### WHAT IS BEING ASKED
Quote all of the lines below word for word, and leave the pictures out of your answer.

++++ DATA PROVIDED

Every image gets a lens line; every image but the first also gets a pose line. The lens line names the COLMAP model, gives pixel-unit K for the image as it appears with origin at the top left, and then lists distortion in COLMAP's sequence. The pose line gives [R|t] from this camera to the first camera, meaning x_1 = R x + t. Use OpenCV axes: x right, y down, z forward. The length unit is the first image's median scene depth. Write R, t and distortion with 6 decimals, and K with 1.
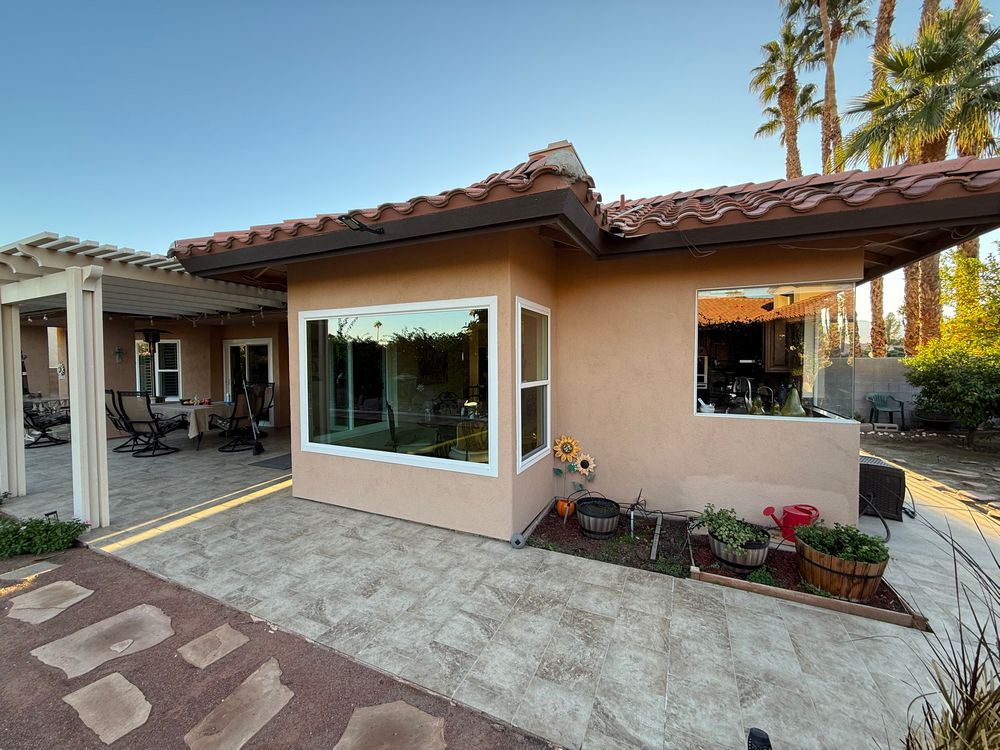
lens RADIAL K [[395.5, 0, 500.0], [0, 395.5, 375.0], [0, 0, 1]] dist [-0.000119, 0.001013]
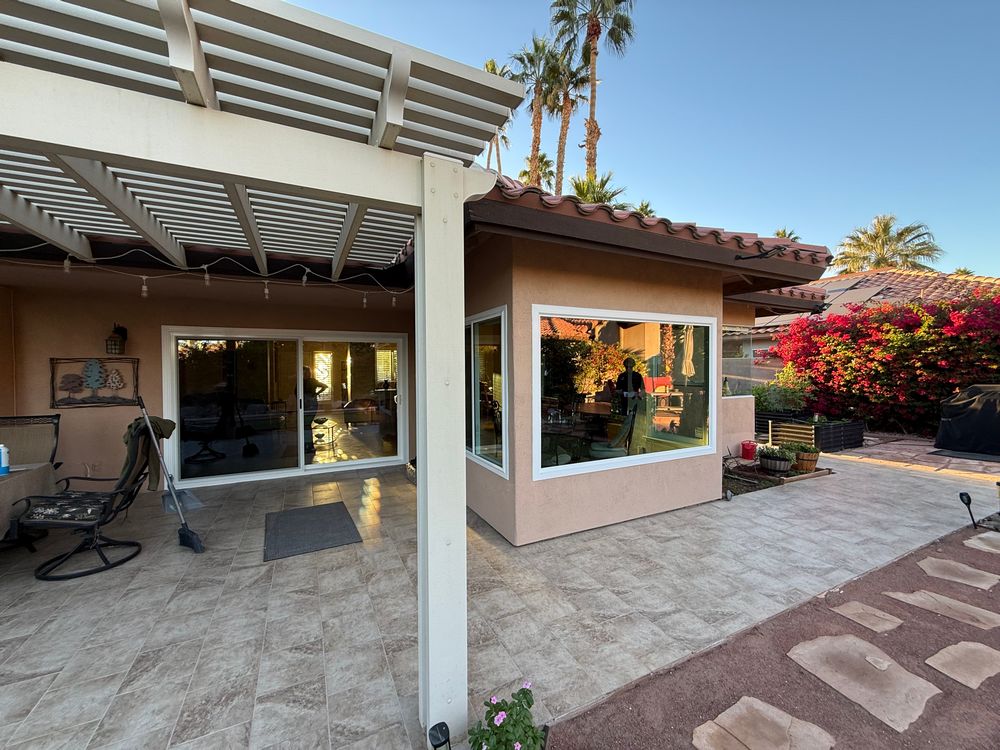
lens RADIAL K [[395.5, 0, 500.0], [0, 395.5, 375.0], [0, 0, 1]] dist [-0.000119, 0.001013]
pose [[0.625539, -0.017345, 0.780000, -1.775779], [0.030212, 0.999541, -0.002002, -0.029211], [-0.779608, 0.024818, 0.625776, 0.860999]]
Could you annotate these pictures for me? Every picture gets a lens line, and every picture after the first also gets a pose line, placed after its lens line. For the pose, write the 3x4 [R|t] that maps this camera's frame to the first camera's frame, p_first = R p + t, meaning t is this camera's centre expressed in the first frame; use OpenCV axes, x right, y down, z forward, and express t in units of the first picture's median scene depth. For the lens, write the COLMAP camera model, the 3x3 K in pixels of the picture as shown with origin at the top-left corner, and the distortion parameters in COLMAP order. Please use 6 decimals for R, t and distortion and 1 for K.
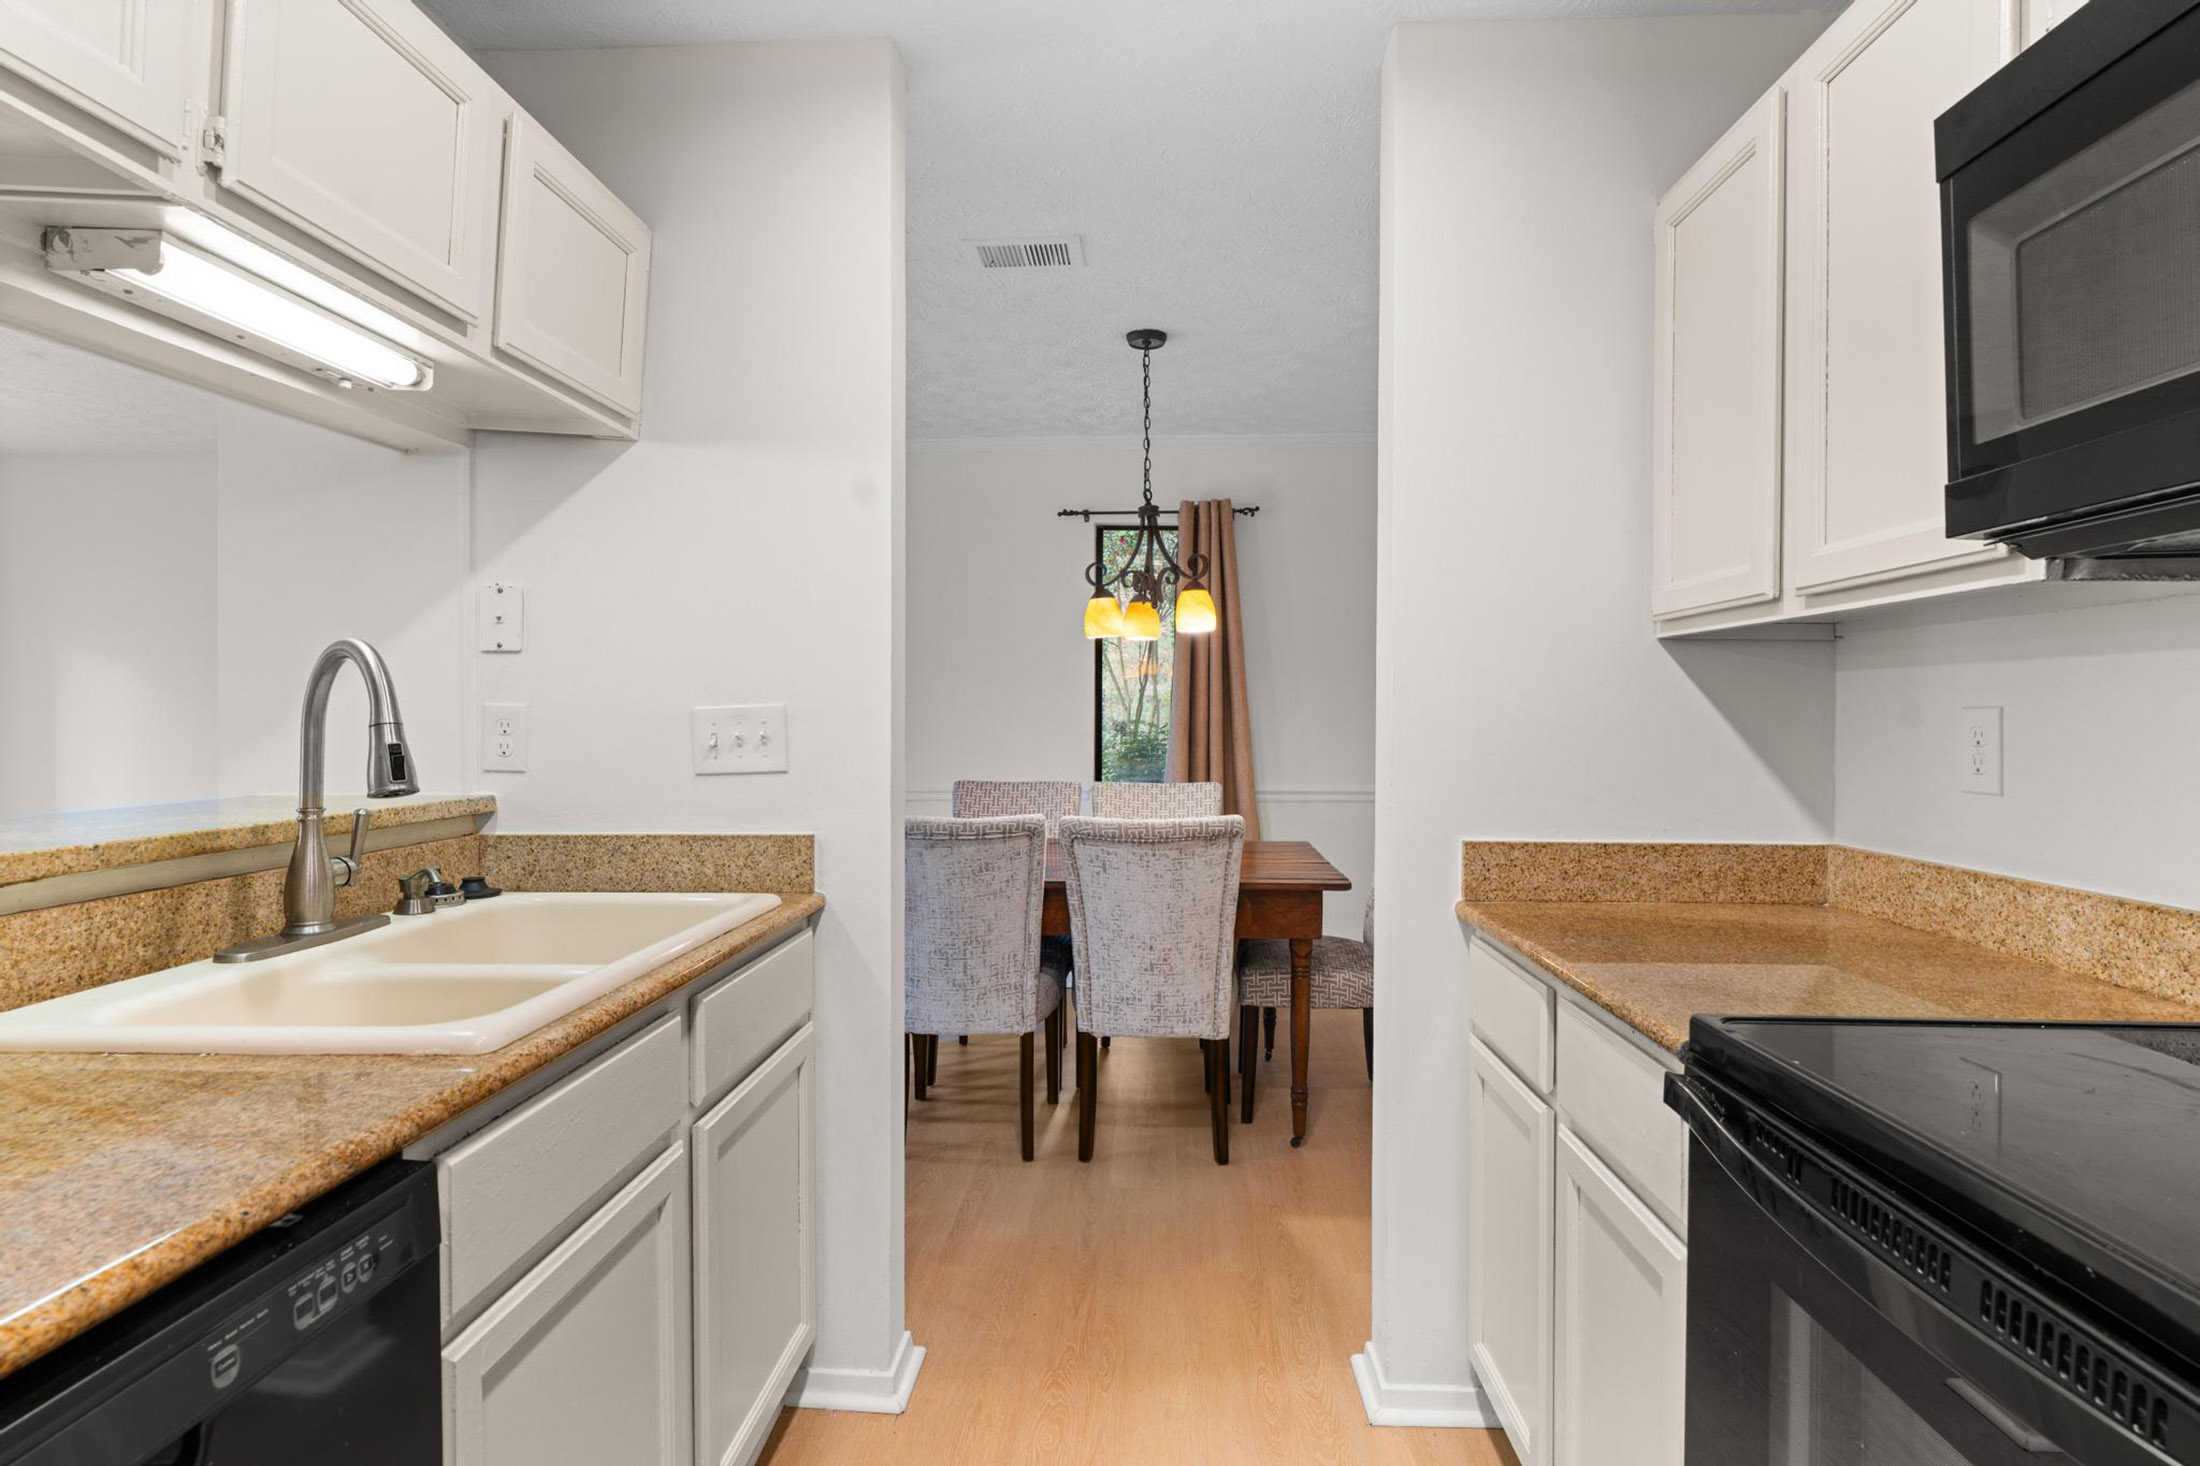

++++++++

### YOUR RESPONSE
Every image gets a lens line; every image but the first also gets a pose line. The lens line names the COLMAP model, gives pixel-unit K for the image as it appears with origin at the top left, and then lists distortion in COLMAP's sequence. The pose line gives [R|t] from this camera to the first camera, meaning x_1 = R x + t. Use OpenCV axes: x right, y down, z forward. The length unit is the first image's median scene depth. Write R, t and distortion with 6 decimals, and K with 1.
lens RADIAL K [[395.5, 0, 500.0], [0, 395.5, 375.0], [0, 0, 1]] dist [-0.000119, 0.001013]
lens RADIAL K [[395.5, 0, 500.0], [0, 395.5, 375.0], [0, 0, 1]] dist [-0.000119, 0.001013]
pose [[0.625539, -0.017345, 0.780000, -1.775779], [0.030212, 0.999541, -0.002002, -0.029211], [-0.779608, 0.024818, 0.625776, 0.860999]]
Could you annotate these pictures for me? Every picture gets a lens line, and every picture after the first also gets a pose line, placed after its lens line. For the pose, write the 3x4 [R|t] that maps this camera's frame to the first camera's frame, p_first = R p + t, meaning t is this camera's centre expressed in the first frame; use OpenCV axes, x right, y down, z forward, and express t in units of the first picture's median scene depth. For the lens, write the COLMAP camera model, the 3x3 K in pixels of the picture as shown with origin at the top-left corner, and the distortion parameters in COLMAP order. Please use 6 decimals for R, t and distortion and 1 for K.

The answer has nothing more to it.